Levantei e me encaminhei para a entrada, eu tinha de ficar em pé, pois quando fui comprar o bilhete já não havia lugar sentado, aliás, o que foi uma sorte, porque não sei se veria o show como o fiz, participando, olhando as pessoas, vendo os movimentos, enfim, vendo e vivendo Santana, que também já demonstra o cansaço dos anos, tocando aquela maravilhosa guitarra sentado.

Lembrei de muitos amigos, quando ele tocou “Oye como Va” e quase choro, “Corazón Espinado”, “Black Magic Woman”, “Samba para ti” “Guarija” “Evil Ways” “Jingo” “Maria Maria” e tantas outras e quando ele começou “Africa Bamba” - ella baila la portugueza todo o pavilhão tremeu, afinal fala de “portugueza”, embora ache eu que ele queria falar de alguma dança brasileira, vejam bem a letra da música. Eu tava encantada, e nem mesmo ter ficado longe do palco, e com muita gente fumando e me fazendo os olhos lacrimejarem, tirou todo o encanto, quase um êxtase, de estar ali. Não estranhem as datas das fotos e nem as proprias fotos, não sou uma grande fotografae nem sei lidar com a tecnologia delas, nao mudo datas, não sei como diminuir a imagem, etc.etc.etc.Não me chamem de imbecil, pois vocês sabem que tenho outras habilidades.
Maputo
Mas o ano ainda estava no meio, e muitas outras coisas aconteceram, inclusive, a minha viagem á Moçambique para a pesquisa do doutorado. Passei 30 dias em Maputo, uma verdadeira maratona, mas valeu a pena, tenho certeza que faço uma grande trabalho com a documentação que consegui encontrar, não a que queria, mas a que foi possível.A foto é mesmo de Maputo tirada do barco vindo do Matembe, acho que é este o nome, qualquer semelhança com alguma cidade que conheça é uma mera coincidência. 
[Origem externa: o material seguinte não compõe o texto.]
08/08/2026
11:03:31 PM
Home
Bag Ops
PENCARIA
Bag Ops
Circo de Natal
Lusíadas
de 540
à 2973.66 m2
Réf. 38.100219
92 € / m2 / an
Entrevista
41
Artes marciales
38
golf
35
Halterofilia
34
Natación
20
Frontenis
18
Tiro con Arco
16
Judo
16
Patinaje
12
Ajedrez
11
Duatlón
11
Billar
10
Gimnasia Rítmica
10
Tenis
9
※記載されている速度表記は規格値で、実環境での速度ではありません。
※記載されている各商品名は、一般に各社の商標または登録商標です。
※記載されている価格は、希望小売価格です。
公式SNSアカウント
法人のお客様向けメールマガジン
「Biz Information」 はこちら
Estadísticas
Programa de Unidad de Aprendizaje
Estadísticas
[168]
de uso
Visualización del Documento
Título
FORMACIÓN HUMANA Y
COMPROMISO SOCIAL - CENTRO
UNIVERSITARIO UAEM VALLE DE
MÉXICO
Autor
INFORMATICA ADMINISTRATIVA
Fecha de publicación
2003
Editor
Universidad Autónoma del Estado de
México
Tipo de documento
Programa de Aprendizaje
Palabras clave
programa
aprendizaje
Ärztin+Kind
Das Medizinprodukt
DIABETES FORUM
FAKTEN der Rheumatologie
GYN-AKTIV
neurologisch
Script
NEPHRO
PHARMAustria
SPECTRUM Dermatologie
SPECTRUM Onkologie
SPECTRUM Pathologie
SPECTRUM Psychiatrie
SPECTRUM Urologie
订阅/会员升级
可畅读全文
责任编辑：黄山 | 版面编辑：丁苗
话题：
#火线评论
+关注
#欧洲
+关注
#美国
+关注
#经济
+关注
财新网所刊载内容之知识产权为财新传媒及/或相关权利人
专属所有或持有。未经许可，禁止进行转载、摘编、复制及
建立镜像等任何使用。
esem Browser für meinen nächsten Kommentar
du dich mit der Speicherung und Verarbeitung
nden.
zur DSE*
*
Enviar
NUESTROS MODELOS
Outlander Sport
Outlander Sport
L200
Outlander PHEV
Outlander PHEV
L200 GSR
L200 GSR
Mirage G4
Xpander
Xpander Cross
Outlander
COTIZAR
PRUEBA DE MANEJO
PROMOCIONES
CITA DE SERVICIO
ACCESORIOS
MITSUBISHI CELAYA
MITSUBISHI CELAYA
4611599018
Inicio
Depois voltei para Lisboa complementando algumas coisas do próprio curso, recebendo, após mais de dois anos da conclusão do mestrado, o diploma comprobatório do grau de Mestre,vejam que ele é em latim. Em novembro vim para o Brasil, onde me aborreci muito por problemas que são criados pelos outros para mim, imagine que tive a grata surpresa de ver que, na frente, literalmente, da minha casa foi inaugurada uma “casa de show”, pense um lugar como Arembepe com uma casa de show com bilheteria e tudo, realmente, só pode ser para me sacanear, mas vou resolver isto com certeza.

Também tive desagradáveis notícias sobre acontecimentos familiares, mas que não conseguiram me tirar a satisfação de ver os meus “netos” já andando e “conversando” numa língua que não entendo, mas que com certeza é de amor, solidariedade, cumplicidade, afinal eles são gêmeos.

O outro neto, o Victor,  fez a primeira comunhão e sentiu gosto de sangue quando recebeu a hóstia, isto foi dito por ele mesmo, passou de ano e está muito feliz porque vai para a Europa em janeiro, que Deus o abençõe

Para fechar com chave de ouro o ano de 2010 fui a um casamento no dia 31.12. Alguns podem achar estranho um casamento nesta data, mas os noivos não se intimidaram com isto, e mostraram, a tantos quantos estiveram presentes, que estavam e vão ser, como estávamos nós, os seus convidados, naquele dia: FELIZES.